I managed to solve this issue, which appears to be a widespread problem with accessing ChatGPT via the API. The fix is incorporated to the code on Github.

I kind of like this idea. I've been thinking for a long time about how to make LessWrong more of a place of active learning. My guess is there is still a lot of hand-curating to be done to create the right type of active engagement, but I do think the barrier to entry is a bunch lower now and it might be worth the time-investment.

Since you kind of like it, let me spell out the way I use this to help with active engagement.

My software lets the user select the amount of material they view at a time. Usually, I use 1-3 sentences. When the user activates the quiz feature, I incorporate the material they're viewing into a static engineered prompt that cues ChatGPT to produce a quiz question based on that material and prompts the user to reply. After the user replies, it's sent back to ChatGPT to receive a grade.

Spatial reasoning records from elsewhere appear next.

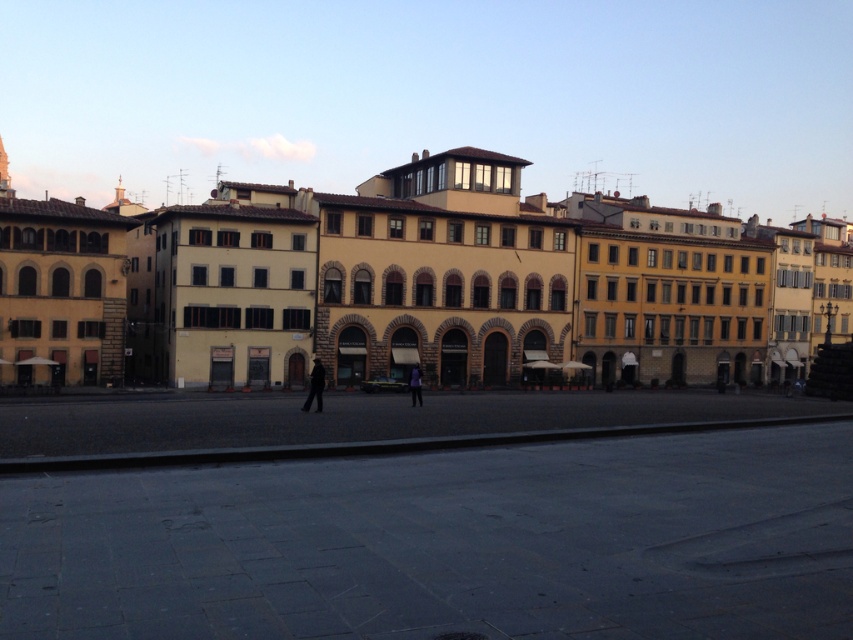
Looking at this image, who is shorter, yellow stone building at center or purple fabric person at center?

purple fabric person at center is shorter.

Is yellow stone building at center to the right of purple fabric person at center from the viewer's perspective?

Correct, you'll find yellow stone building at center to the right of purple fabric person at center.

I want to click on yellow stone building at center, so click(476, 284).

Based on the photo, does dark matte coat at center appear on the right side of purple fabric person at center?

Incorrect, dark matte coat at center is not on the right side of purple fabric person at center.

Is dark matte coat at center closer to camera compared to purple fabric person at center?

That is True.

Locate an element on the screen. dark matte coat at center is located at coordinates (315, 387).

This screenshot has width=853, height=640. Identify the location of dark matte coat at center. coord(315,387).

In the scene shown: Measure the distance between yellow stone building at center and dark matte coat at center.

yellow stone building at center and dark matte coat at center are 32.98 meters apart from each other.

Is point (467, 180) positioned before point (318, 365)?

No, (467, 180) is behind (318, 365).

You are a GUI agent. You are given a task and a screenshot of the screen. Output one action in this format:
    pyautogui.click(x=<x>, y=<y>)
    Task: Click on the yellow stone building at center
    The image size is (853, 640).
    Given the screenshot: What is the action you would take?
    pyautogui.click(x=476, y=284)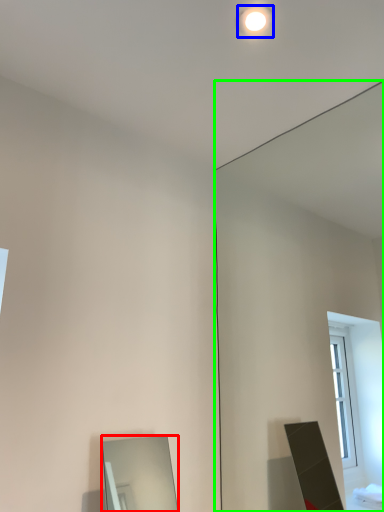
Question: Which object is the closest to the mirror (highlighted by a red box)? Choose among these: lighting (highlighted by a blue box) or mirror (highlighted by a green box).

Choices:
 (A) lighting
 (B) mirror

Answer: (B)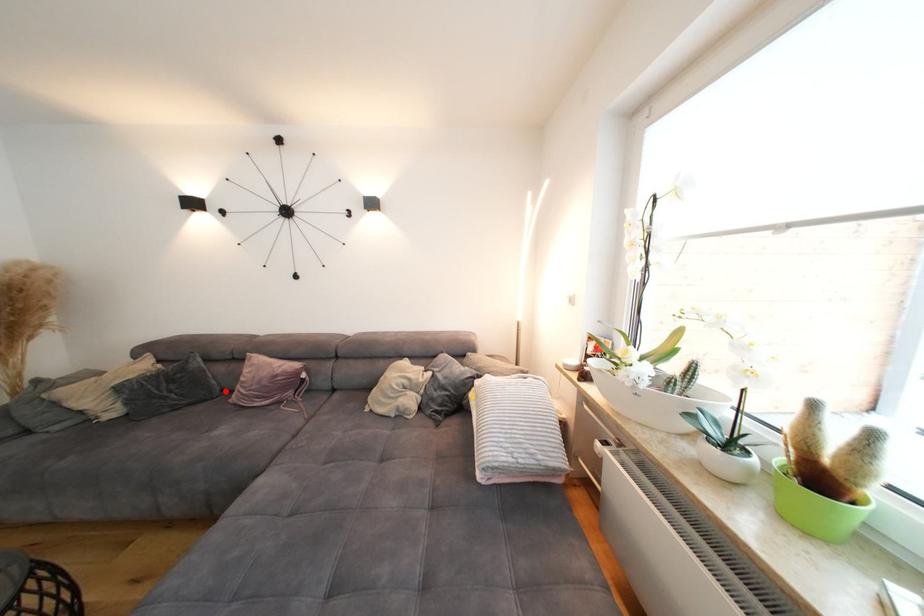
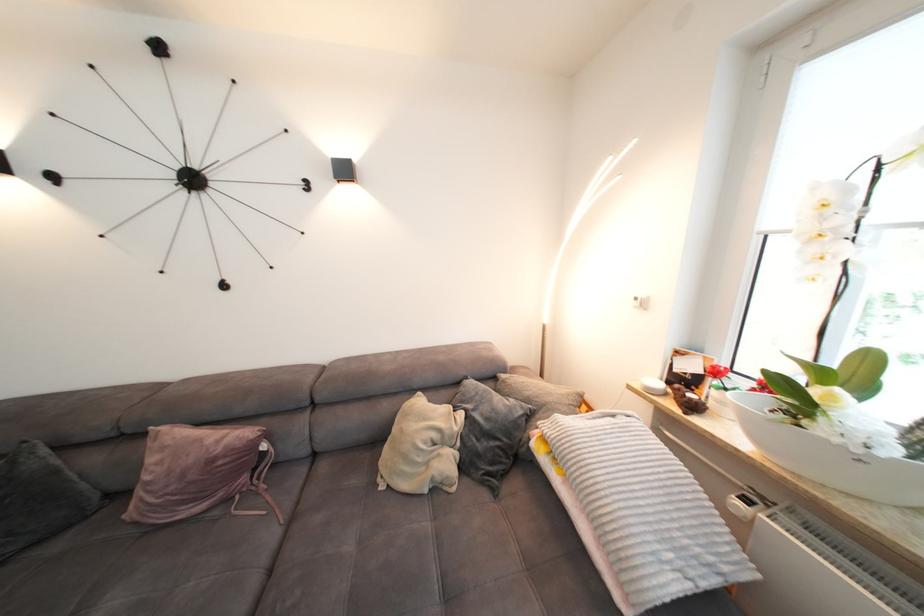
Where in the second image is the point corresponding to the highlighted location from the first image?

(103, 498)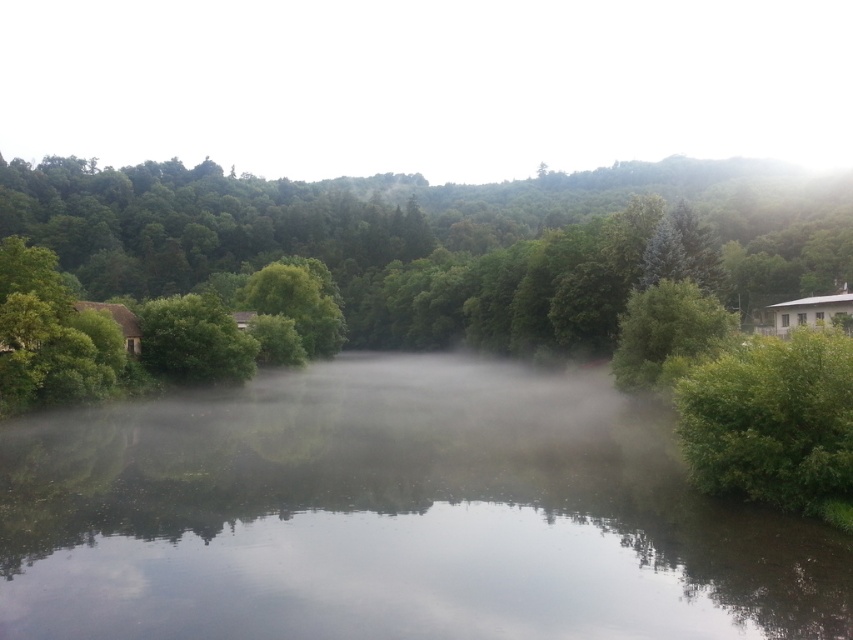
Is transparent misty river at center to the right of green matte tree at center from the viewer's perspective?

Indeed, transparent misty river at center is positioned on the right side of green matte tree at center.

Can you confirm if transparent misty river at center is smaller than green matte tree at center?

Incorrect, transparent misty river at center is not smaller in size than green matte tree at center.

You are a GUI agent. You are given a task and a screenshot of the screen. Output one action in this format:
    pyautogui.click(x=<x>, y=<y>)
    Task: Click on the transparent misty river at center
    The image size is (853, 640).
    Given the screenshot: What is the action you would take?
    pyautogui.click(x=393, y=516)

Is green leafy tree at center right thinner than green matte tree at center?

Yes, green leafy tree at center right is thinner than green matte tree at center.

Is point (646, 296) positioned behind point (194, 346)?

No, it is not.

Identify the location of green leafy tree at center right. This screenshot has height=640, width=853. [668, 333].

Is point (810, 460) closer to viewer compared to point (726, 326)?

Yes, point (810, 460) is closer to viewer.

Between point (782, 488) and point (683, 321), which one is positioned in front?

Positioned in front is point (782, 488).

The image size is (853, 640). What are the coordinates of `green leafy bush at right` in the screenshot? It's located at (772, 420).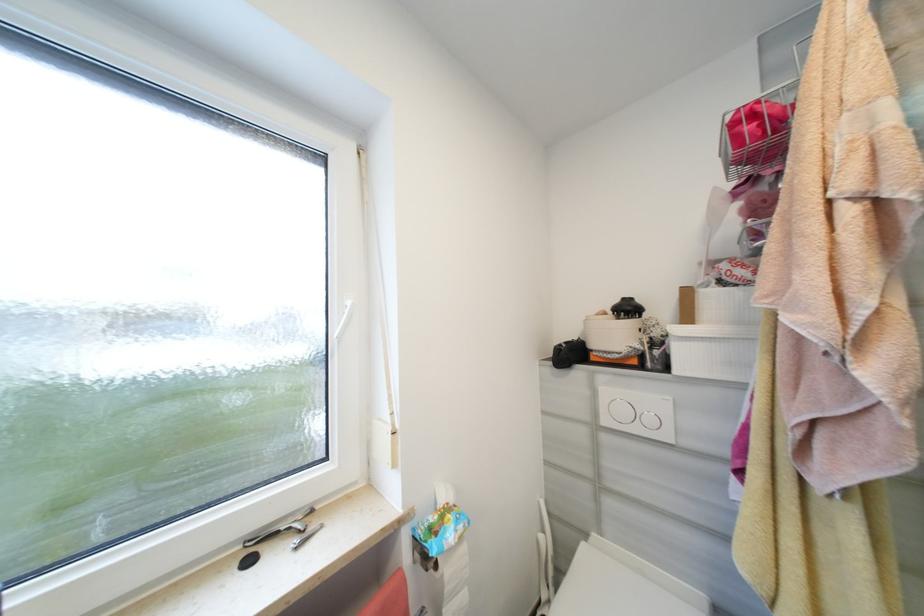
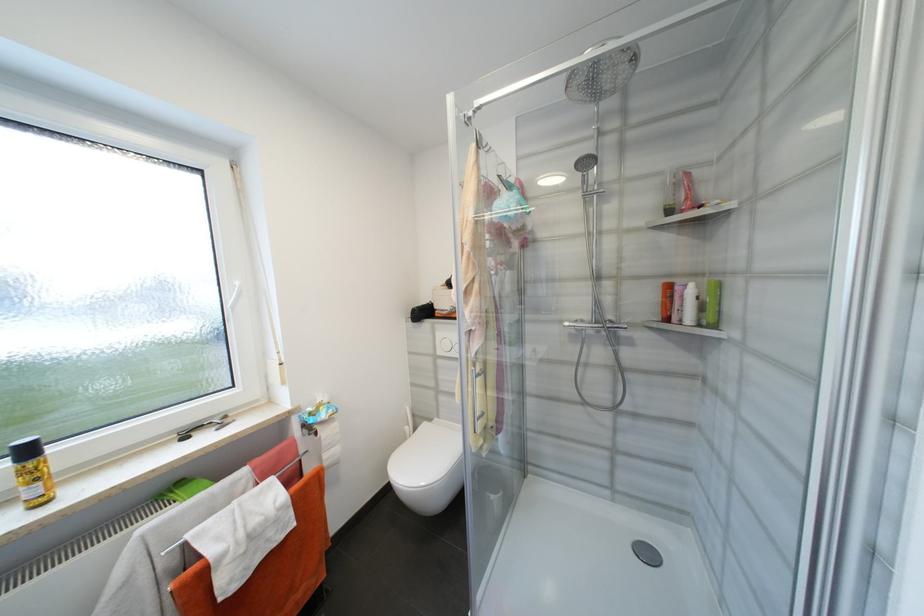
Where in the second image is the point corresponding to (591,418) from the first image?

(436, 352)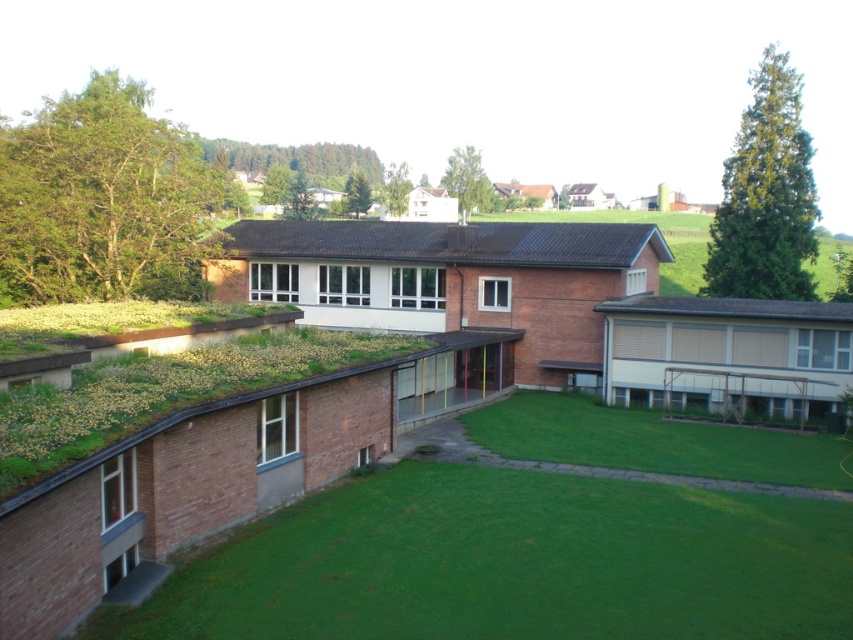
Can you confirm if green grass at lower left is positioned to the right of gray shingles at upper right?

No, green grass at lower left is not to the right of gray shingles at upper right.

Between point (508, 595) and point (612, 307), which one is positioned in front?

Positioned in front is point (508, 595).

I want to click on green grass at lower left, so click(x=509, y=564).

Locate an element on the screen. The height and width of the screenshot is (640, 853). green grass at lower left is located at coordinates (509, 564).

Does green grass at lower left have a larger size compared to black tile roof at center?

No.

Between point (666, 486) and point (288, 250), which one is positioned behind?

I'm just using GPT-3.5 turbo, and it's not especially accurate at grading. But I give the user the ability to view the original material that the question was based on to verify the grading accuracy. The point of the quiz is not so much accuracy as to get the user into an active reading mode as they go.

If you're interested in having a conversation, I'd be happy to chat - I'm both interested in helping LessWrong improve, and also curious about the technical and logistical challenges you're working with and the type of active engagement you're hoping to promote.